» WHAT THE TASK REQUIRES
Copy the items below verbatim, from their first line through the line containing "Remember how fun", with both of those lines included.

** Opening INPUT MATERIAL block **

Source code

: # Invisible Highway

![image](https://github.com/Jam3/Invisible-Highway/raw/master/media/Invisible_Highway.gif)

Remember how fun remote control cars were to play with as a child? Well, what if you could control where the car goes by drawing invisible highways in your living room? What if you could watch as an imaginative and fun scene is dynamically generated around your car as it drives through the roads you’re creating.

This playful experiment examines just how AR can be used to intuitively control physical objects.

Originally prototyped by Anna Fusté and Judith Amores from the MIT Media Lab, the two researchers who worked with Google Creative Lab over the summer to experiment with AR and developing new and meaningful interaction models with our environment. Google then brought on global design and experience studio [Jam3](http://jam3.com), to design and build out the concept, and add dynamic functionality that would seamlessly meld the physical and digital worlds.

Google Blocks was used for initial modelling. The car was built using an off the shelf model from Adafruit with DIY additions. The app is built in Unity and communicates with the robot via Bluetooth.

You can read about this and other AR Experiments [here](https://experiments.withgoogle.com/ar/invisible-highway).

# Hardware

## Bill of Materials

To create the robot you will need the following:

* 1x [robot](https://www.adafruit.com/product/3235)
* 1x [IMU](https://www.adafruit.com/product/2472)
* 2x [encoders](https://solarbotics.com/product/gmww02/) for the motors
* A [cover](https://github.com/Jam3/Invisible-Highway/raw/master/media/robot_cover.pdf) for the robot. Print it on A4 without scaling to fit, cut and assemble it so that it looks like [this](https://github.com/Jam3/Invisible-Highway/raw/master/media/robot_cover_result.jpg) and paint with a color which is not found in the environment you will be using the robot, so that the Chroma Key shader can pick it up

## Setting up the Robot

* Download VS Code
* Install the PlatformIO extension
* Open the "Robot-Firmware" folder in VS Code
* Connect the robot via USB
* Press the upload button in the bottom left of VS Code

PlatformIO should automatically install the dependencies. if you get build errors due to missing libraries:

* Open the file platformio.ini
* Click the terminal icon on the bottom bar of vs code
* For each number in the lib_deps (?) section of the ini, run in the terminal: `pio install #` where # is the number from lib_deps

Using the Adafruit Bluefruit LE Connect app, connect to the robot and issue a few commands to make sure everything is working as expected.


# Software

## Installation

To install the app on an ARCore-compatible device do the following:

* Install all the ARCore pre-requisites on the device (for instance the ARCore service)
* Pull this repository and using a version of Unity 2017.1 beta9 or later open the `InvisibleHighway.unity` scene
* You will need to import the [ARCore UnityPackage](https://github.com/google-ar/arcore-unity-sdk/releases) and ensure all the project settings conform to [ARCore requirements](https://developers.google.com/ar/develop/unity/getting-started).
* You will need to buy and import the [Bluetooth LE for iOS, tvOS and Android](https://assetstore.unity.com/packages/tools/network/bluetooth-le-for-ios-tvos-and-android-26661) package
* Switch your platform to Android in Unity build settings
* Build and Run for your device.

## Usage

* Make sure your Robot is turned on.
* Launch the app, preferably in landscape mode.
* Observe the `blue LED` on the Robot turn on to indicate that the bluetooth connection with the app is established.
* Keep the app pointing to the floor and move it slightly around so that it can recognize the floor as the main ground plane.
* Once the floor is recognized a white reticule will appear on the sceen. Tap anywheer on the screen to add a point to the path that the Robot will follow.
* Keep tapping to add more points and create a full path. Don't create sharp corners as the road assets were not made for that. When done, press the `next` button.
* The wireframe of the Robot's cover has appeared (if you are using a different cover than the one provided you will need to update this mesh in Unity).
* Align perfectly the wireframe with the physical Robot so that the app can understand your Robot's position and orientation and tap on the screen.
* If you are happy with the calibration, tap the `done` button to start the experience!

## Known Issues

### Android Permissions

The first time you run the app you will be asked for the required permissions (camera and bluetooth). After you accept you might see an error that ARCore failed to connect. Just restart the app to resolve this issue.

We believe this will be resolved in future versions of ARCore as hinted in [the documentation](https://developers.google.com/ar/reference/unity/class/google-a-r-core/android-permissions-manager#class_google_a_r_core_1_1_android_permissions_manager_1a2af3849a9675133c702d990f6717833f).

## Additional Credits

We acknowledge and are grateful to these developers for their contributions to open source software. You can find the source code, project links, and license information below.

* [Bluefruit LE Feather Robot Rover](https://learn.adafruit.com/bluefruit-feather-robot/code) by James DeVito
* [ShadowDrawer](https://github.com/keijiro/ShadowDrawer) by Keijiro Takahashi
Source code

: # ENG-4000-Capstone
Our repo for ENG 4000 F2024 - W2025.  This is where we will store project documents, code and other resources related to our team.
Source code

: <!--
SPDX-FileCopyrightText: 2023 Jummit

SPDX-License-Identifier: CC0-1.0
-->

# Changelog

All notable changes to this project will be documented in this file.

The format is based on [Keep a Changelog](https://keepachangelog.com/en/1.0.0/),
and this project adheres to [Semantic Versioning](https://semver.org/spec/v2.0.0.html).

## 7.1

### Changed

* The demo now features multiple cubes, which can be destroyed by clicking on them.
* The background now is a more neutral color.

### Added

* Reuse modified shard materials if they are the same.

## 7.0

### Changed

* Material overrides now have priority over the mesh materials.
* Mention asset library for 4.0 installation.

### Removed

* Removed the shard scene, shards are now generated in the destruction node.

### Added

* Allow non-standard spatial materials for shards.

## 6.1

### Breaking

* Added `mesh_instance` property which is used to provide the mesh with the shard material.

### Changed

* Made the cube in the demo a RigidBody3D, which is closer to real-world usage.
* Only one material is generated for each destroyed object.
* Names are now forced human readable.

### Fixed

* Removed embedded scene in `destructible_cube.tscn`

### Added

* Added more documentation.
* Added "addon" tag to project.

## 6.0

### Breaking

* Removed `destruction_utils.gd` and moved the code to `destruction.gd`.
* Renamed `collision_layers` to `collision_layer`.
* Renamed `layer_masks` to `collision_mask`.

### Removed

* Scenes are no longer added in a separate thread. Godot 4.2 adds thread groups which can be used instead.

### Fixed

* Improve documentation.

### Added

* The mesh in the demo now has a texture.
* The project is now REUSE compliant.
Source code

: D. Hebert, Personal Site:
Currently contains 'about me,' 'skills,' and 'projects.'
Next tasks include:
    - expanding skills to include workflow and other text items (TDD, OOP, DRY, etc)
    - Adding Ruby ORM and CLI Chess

** Closing INPUT MATERIAL block **

» REPLY
Source code

: # Invisible Highway

![image](https://github.com/Jam3/Invisible-Highway/raw/master/media/Invisible_Highway.gif)

Remember how fun remote control cars were to play with as a child? Well, what if you could control where the car goes by drawing invisible highways in your living room? What if you could watch as an imaginative and fun scene is dynamically generated around your car as it drives through the roads you’re creating.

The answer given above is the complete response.